One of the men of the 107th Infantry was Karl Illava (1896-1954). The son of a successful New York City starch manufacturer, Illava served as a dispatch rider during the war and rose to the rank of sergeant major. Before the war, he was a sculptor and spent three years studying under Gutzon Borglum, the man who would later create the Mount Rushmore National Memorial. After the war, Illava returned to New York City and resumed his artistic career. At some point, the Seventh Regiment New York 107th United Infantry Memorial Committee commissioned Illava to sculpt a memorial to commemorate the regiment’s service in the Great War. Taking inspiration from his own experience in the conflict, he went to work at his studio in Elmsford in Westchester County. Unbeknownst to Illava at the time, the memorial to the 107th Infantry would become his most famous work.

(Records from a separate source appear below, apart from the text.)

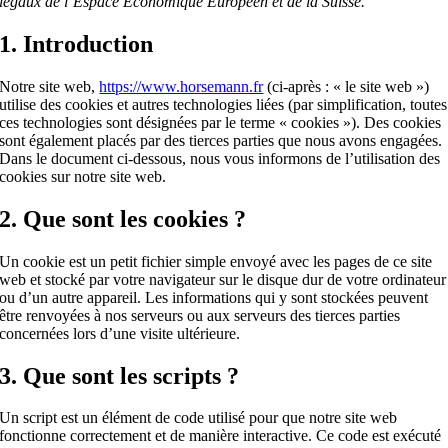
légaux de l’Espace Économique Européen et de la Suisse.
1. Introduction
Notre site web,
https://www.horsemann.fr
(ci-après : « le site web »)
utilise des cookies et autres technologies liées (par simplification, toutes
ces technologies sont désignées par le terme « cookies »). Des cookies
sont également placés par des tierces parties que nous avons engagées.
Dans le document ci-dessous, nous vous informons de l’utilisation des
cookies sur notre site web.
2. Que sont les cookies ?
Un cookie est un petit fichier simple envoyé avec les pages de ce site
web et stocké par votre navigateur sur le disque dur de votre ordinateur
ou d’un autre appareil. Les informations qui y sont stockées peuvent
être renvoyées à nos serveurs ou aux serveurs des tierces parties
concernées lors d’une visite ultérieure.
3. Que sont les scripts ?
Un script est un élément de code utilisé pour que notre site web
fonctionne correctement et de manière interactive. Ce code est exécuté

On September 27, 1927, the ninth anniversary of the regiment’s breaking through the Hindenburg Line at St. Quentin Canal, the monument was revealed to a crowd of a few thousand people and honored guests. Perched on a stepped granite pedestal designed by New York architects Rogers and Haneman, the bronze sculpture, cast in Italy, depicts seven anonymous larger-than-life-sized soldiers of the 107th Infantry in action. Three of the men, with courageous and determined expressions on their faces, appear to advance forward with rifles in hand and bayonets fixed. Two others help two wounded comrades, one with a dressing wrapped around his head and the other completely limp and barely alive. Rather than glorify or romanticize war, Illava’s work portrays it as brutal, chaotic, and deadly, while still commemorating the bravery and sacrifices of the men of the 107th Infantry during the Great War.
The monument to the 107th Infantry remained in the location at which it was dedicated until the 1950s. In 1954, the City of New York moved the monument to its current location, where East Sixty-Seventh Street meets Fifth Avenue. Originally, the monument was closer to where Sixty-Fifth Street meets Fifth Avenue, but it was relocated about a block north to make way for a new east-west road into Central Park.